> _EXTRACT_
□ □ □
Big Ten 2015 Spring Preview and Power Rankings

Athlon previews the key spring storylines.

Spring practice is already underway for a handful of college football teams, and the offseason workouts and scrimmages provide the first glimpse of how all 128 teams will look in 2015.

 

The Big Ten is home to college football’s defending national champs (Ohio State), as well as a cast of intriguing teams in 2015. Michigan State should be among the top-10 teams in the nation, while Michigan and Nebraska hope to take a step forward under new coaches. Penn State should be better in the second season under coach James Franklin, but the Nittany Lions have some key personnel issues to address this offseason.

 

What are the key questions and storylines shaping all 14 teams in the Big Ten and outlook for 2015? Let’s take a quick look at the 14 teams and the priority list for each coach.

 

Big Ten Spring Preview and Storylines to Watch

 

(Teams listed by pre-spring power rank)

 

East Division

 

1. Ohio State

2014 Record: 14-1 (8-0 Big Ten)

Returning Starters: Offense – 7, Defense – 7

 

Key Coaching Changes:

 

Tim Beck (Co-Offensive Coordinator)

Tony Alford (RBs)

 

Ohio State’s Spring Priorities

 

1. Quarterbacks, Wide Receivers

There’s little doubt quarterback play is going to garner most of the preseason attention. But it’s unlikely there will be much clarity here, as J.T. Barrett (leg) and Braxton Miller (shoulder) continue to recover from 2014 injuries. Cardale Jones has a chance to secure his lead in the quarterback derby while both are out, but all three will have a chance to push for the job in the fall. Much like the quarterback position, the receiving corps isn’t hurting for options. However, replacements must emerge for Devin Smith and Evan Spencer.
□ □ □
> _DATASET EXCERPT_
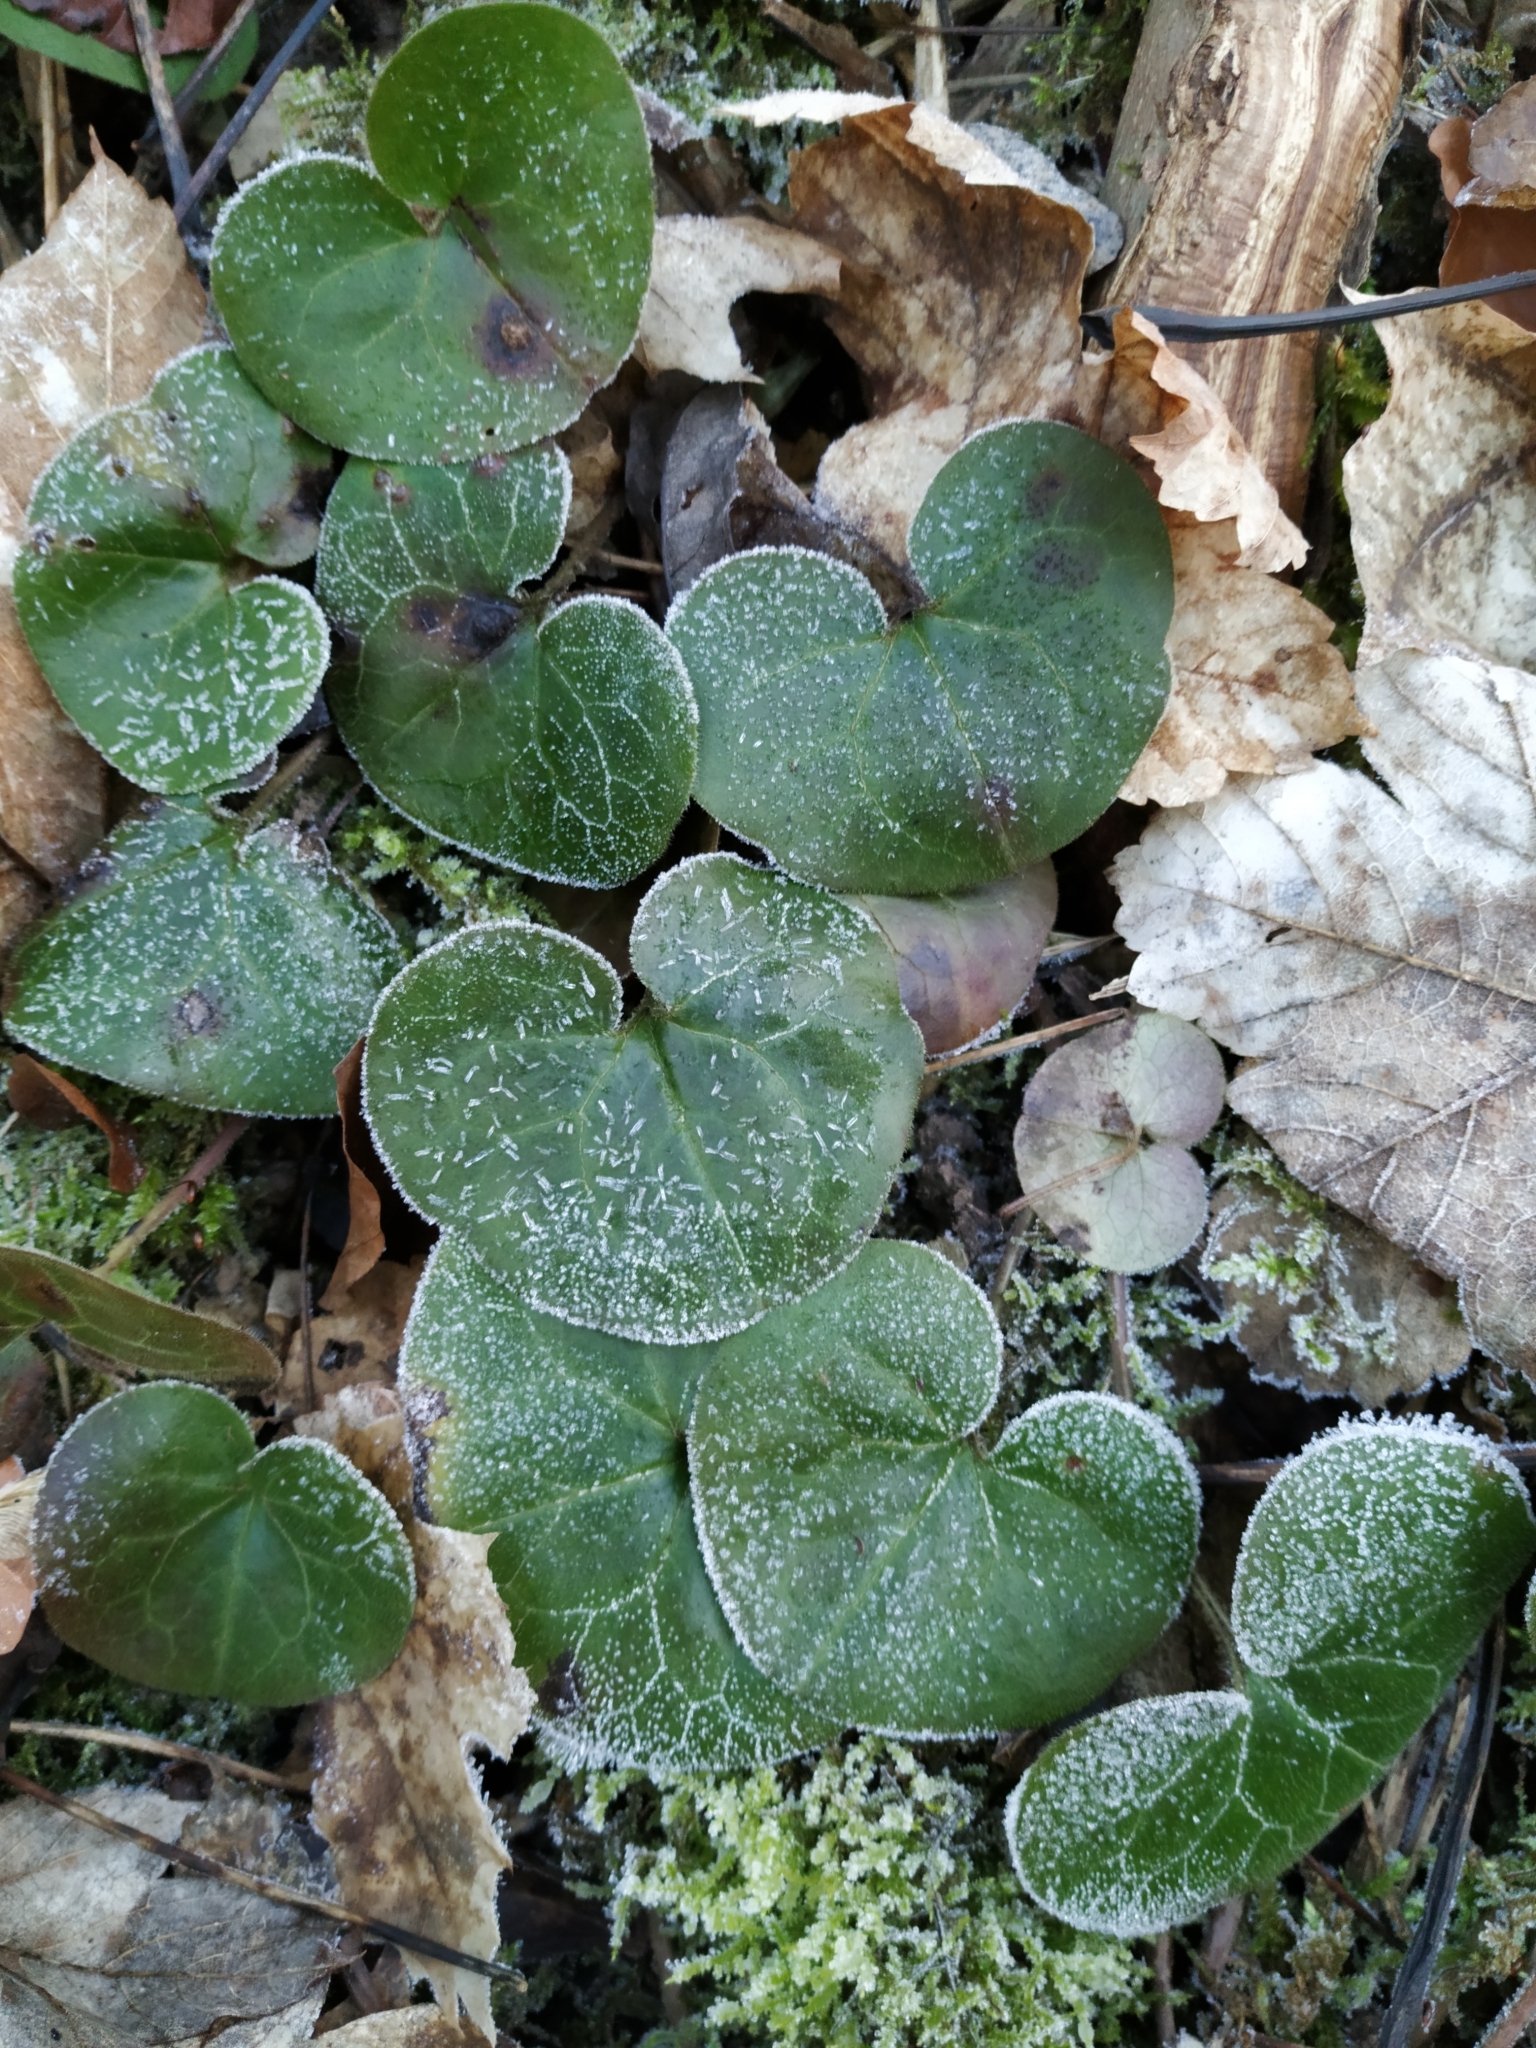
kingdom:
□ □ □
> _SHORT TASK_
Reproduce the Big Ten spring preview word for word from "What are the" to "pre-spring power rank)". The lines that come after the preview are unrelated material and stand on their own.

> _EXERCISE RESPONSE_
What are the key questions and storylines shaping all 14 teams in the Big Ten and outlook for 2015? Let’s take a quick look at the 14 teams and the priority list for each coach.

 

Big Ten Spring Preview and Storylines to Watch

 

(Teams listed by pre-spring power rank)